**Istruzioni esercizio**
Estrai dal brano sull'intelligenza artificiale nei processi il passo che comincia con "Perché è pericoloso" e termina con "esimersi dal confrontarvisi.", copiandolo parola per parola.

**Brano fornito**
* * * * * * * * *
Perché è pericoloso usare l'intelligenza artificiale nei processi

Servono trasparenza e norme chiare per sapere come sono stati scritti gli algoritmi. Che spesso, a causa dell'apprendimento artificiale, finiscono per replicare tutta una serie di bias

Gli inesorabili sviluppi dei sistemi di intelligenza artificiale sono oramai visibili in quasi tutti gli ambiti della vita quotidiana e il giurista non può esimersi dal confrontarvisi.

 

Non siamo ancora (e per fortuna) al cospetto dei “giudici robot”. Ciò che più intriga e pone però i maggiori problemi etici è la cosiddetta giustizia predittiva che si occupa di prevedere la probabile decisione di uno specifico caso attraverso l’ausilio di algoritmi. E questo pone dei campanelli d’allarme soprattutto nel procedimento penale. Alcuni strumenti di valutazione del rischio sono stati utilizzati in un programma condotto dal Cipm – Centro italiano per la promozione della mediazione – nel carcere di Milano Bollate e presso il Presidio criminologico del Comune di Milano dal 2005, per la scelta del tipo di trattamento nei confronti di reati sessualmente connotati (qui la replica di CIPM). Tutto ciò sembra apparire espressione di progresso, efficienza e innovazione. Ma occorre prestare particolare attenzione. Gli strumenti di intelligenza artificiale si “cibano” di dati forniti da programmatori umani. Al di là del mero errore materiale o di calcolo, il rischio più grande è quello di incorrere in palesi discriminazioni ovvero in risultati manifestamente ingiusti. È stato evidenziato, ad esempio, come anche l’intelligenza artificiale sia viziata da un gender gap: vi è una sostanziale sottorappresentazione delle donne nella ricerca, nello sviluppo e nell’applicazione delle tecnologie di Ia. Questo divario si manifesta in diverse dimensioni, tra cui proprio i gender bias risultanti dall’algoritmo, che riflettono pregiudizi di genere che grazie all’apprendimento artificiale rischiano di essere perpetuati o addirittura accentuati.
* * * * * * * * *
**Dati forniti**

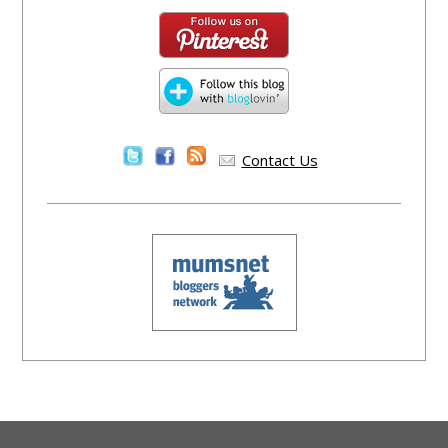
Contact Us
* * * * * * * * *
**Risultato prodotto**
Perché è pericoloso usare l'intelligenza artificiale nei processi

Servono trasparenza e norme chiare per sapere come sono stati scritti gli algoritmi. Che spesso, a causa dell'apprendimento artificiale, finiscono per replicare tutta una serie di bias

Gli inesorabili sviluppi dei sistemi di intelligenza artificiale sono oramai visibili in quasi tutti gli ambiti della vita quotidiana e il giurista non può esimersi dal confrontarvisi.